• EXERCISE BRIEF: Find the lines in the records that carry the word "perfect". Copy each one.

________________

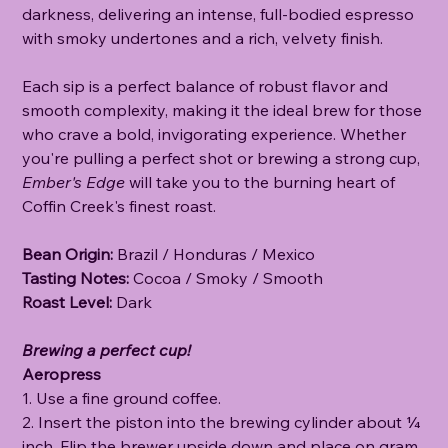
darkness, delivering an intense, full-bodied espresso
with smoky undertones and a rich, velvety finish.
Each sip is a perfect balance of robust flavor and
smooth complexity, making it the ideal brew for those
who crave a bold, invigorating experience. Whether
you're pulling a perfect shot or brewing a strong cup,
Ember's Edge
will take you to the burning heart of
Coffin Creek's finest roast.
Bean Origin:
Brazil / Honduras / Mexico
Tasting Notes:
Cocoa / Smoky / Smooth
Roast Level:
Dark
Brewing a perfect cup!
Aeropress
1. Use a fine ground coffee.
2. Insert the piston into the brewing cylinder about ¼
inch. Flip the brewer upside down and place on gram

________________

• COMPLETED EXERCISE:
Each sip is a perfect balance of robust flavor and
you're pulling a perfect shot or brewing a strong cup,
Brewing a perfect cup!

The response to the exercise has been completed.